Woodnymphs are hummingbirds in the genus Thalurania. Males are green and violet-blue, while females are green with white-tipped tails and at least partially whitish underparts. Both sexes have an almost straight, entirely black bill and little or no white post-ocular spot. They are found in forest (primarily humid) and tall second growth. The species in this genus are almost entirely allo- or parapatric, and a species is present virtually everywhere in the tropical humid Neotropics.

==Taxonomy==
The genus Thalurania was introduced in 1848 by the English ornithologist John Gould. Gould did not specify a type species but this was designated as the fork-tailed woodnymph by George Robert Gray in 1855. The genus name combines the Ancient Greek thalos meaning "child" with ouranos meaning "heaven".
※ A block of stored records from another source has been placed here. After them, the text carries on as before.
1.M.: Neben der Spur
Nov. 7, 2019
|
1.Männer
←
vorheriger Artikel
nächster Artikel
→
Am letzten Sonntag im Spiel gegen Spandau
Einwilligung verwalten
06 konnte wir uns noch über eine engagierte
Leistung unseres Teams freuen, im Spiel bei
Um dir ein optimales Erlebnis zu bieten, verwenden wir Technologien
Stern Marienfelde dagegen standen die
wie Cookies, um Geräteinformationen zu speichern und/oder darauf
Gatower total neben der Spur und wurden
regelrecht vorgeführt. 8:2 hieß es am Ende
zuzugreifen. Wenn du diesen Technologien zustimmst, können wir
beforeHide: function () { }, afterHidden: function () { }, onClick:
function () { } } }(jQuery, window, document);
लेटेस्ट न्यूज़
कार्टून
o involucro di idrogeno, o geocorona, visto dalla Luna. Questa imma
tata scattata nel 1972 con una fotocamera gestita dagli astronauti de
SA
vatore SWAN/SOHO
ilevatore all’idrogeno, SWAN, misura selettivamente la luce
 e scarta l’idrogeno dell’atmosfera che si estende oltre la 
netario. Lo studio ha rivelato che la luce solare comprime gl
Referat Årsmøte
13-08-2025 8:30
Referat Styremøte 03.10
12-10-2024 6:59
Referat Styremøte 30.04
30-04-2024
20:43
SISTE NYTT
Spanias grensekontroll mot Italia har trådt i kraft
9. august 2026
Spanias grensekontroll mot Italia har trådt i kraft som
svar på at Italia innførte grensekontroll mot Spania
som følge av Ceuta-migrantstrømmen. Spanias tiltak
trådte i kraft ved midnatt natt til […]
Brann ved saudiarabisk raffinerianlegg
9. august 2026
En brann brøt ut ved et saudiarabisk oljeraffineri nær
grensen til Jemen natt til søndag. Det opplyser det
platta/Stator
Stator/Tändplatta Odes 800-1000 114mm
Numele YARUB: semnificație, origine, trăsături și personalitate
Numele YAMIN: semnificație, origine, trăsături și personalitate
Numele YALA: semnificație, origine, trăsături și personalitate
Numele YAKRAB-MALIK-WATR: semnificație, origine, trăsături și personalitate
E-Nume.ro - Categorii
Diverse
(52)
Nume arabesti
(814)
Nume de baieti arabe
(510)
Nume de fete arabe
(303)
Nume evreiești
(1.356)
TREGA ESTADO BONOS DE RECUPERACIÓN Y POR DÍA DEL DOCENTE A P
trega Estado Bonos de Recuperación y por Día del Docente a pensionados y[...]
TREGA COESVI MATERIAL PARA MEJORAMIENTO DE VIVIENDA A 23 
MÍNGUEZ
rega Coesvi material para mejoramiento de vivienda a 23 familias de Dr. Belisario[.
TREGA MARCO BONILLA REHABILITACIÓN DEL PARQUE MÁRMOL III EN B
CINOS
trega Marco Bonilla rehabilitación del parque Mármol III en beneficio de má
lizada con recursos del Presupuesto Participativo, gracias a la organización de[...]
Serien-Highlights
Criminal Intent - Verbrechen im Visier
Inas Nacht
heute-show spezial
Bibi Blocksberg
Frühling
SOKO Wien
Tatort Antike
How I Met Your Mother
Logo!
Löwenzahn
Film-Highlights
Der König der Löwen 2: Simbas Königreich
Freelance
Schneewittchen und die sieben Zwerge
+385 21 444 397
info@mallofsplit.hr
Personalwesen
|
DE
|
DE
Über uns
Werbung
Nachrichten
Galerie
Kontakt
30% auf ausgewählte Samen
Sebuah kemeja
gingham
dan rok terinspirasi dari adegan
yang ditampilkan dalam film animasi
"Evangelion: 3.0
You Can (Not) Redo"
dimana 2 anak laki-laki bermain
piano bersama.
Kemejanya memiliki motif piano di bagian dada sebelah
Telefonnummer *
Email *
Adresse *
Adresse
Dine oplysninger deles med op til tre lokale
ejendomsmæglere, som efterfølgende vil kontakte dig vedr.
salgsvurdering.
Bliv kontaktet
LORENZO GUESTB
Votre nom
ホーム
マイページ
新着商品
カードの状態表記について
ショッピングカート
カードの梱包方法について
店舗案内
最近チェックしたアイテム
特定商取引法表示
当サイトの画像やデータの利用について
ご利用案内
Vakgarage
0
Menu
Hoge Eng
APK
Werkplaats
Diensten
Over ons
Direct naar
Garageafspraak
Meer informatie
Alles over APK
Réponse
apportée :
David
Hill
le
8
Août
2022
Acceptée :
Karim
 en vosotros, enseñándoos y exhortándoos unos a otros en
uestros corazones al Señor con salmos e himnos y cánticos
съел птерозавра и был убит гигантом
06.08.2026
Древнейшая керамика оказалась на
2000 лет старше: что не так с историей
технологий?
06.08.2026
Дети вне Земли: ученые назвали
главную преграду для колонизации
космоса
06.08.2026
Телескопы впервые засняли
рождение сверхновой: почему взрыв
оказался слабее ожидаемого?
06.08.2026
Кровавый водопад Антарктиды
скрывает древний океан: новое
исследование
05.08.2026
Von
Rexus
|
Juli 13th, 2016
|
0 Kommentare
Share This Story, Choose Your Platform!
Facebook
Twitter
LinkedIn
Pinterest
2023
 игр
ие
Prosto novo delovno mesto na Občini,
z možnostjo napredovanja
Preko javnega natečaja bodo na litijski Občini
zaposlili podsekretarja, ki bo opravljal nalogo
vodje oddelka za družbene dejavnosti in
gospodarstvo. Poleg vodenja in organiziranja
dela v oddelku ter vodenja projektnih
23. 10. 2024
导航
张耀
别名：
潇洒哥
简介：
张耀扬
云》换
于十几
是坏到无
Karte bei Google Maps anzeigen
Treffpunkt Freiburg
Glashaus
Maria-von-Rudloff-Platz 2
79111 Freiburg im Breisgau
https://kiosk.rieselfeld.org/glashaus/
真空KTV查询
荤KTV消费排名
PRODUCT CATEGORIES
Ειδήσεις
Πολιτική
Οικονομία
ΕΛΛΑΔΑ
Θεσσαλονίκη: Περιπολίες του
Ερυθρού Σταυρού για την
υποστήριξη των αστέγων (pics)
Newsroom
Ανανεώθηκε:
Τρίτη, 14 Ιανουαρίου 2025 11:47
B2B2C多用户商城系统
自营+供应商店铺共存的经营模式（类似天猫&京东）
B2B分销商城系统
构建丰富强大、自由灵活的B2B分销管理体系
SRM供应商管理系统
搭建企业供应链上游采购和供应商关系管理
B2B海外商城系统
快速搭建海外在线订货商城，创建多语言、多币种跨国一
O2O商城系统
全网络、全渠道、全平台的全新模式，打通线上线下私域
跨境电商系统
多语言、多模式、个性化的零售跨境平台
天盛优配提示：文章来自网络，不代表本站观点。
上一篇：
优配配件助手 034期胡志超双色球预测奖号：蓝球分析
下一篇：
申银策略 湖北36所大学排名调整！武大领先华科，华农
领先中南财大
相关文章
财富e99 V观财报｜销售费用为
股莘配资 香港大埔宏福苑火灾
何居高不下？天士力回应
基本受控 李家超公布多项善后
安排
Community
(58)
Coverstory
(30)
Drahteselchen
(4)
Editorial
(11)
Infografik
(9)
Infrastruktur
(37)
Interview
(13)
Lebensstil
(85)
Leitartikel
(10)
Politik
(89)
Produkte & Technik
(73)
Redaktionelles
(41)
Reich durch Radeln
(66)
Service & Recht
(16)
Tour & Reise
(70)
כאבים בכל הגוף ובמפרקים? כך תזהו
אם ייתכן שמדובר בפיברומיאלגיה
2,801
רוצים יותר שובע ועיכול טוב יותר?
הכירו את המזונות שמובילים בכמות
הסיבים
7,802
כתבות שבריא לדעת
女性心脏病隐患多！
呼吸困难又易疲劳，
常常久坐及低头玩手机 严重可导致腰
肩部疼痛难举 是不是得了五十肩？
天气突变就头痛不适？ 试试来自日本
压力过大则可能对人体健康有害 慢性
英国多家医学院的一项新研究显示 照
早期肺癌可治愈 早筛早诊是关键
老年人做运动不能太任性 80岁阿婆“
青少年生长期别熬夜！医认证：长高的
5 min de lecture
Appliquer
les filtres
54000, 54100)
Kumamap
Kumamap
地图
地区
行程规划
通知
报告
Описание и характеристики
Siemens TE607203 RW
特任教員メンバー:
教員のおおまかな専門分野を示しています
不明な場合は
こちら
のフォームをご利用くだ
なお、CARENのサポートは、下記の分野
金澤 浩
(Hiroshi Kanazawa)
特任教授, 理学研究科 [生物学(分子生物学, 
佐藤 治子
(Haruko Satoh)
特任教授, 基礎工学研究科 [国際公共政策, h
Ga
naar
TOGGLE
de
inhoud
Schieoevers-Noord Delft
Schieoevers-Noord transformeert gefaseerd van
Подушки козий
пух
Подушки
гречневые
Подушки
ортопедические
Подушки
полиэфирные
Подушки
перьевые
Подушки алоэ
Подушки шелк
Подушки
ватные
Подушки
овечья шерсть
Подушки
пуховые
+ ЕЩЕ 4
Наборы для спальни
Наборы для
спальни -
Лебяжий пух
The genus contains four species:
- Crowned woodnymph (Thalurania colombica)
- Fork-tailed woodnymph (Thalurania furcata)
- Violet-capped woodnymph (Thalurania glaucopis)
- Long-tailed woodnymph (Thalurania watertonii)
In 2009 an additional species was described as the black-capped woodnymph (T. nigricapilla). It is reportedly restricted to Valle del Cauca in Colombia and lacks iridescence to its crown, but at present no official authority (beyond the describers themselves) recognize it as valid.

This genus formerly included the Mexican woodnymph. A molecular phylogenetic study published in 2014 found that Thalurania was non-monophyletic and that the Mexican woodnymph was closely related to species in the genus Eupherusa. Based on this result the Mexican woodnymph is now placed in Eupherusa. The same study found that the genus Thalurania was sister to the genus Chalybura containing the plumeleteers.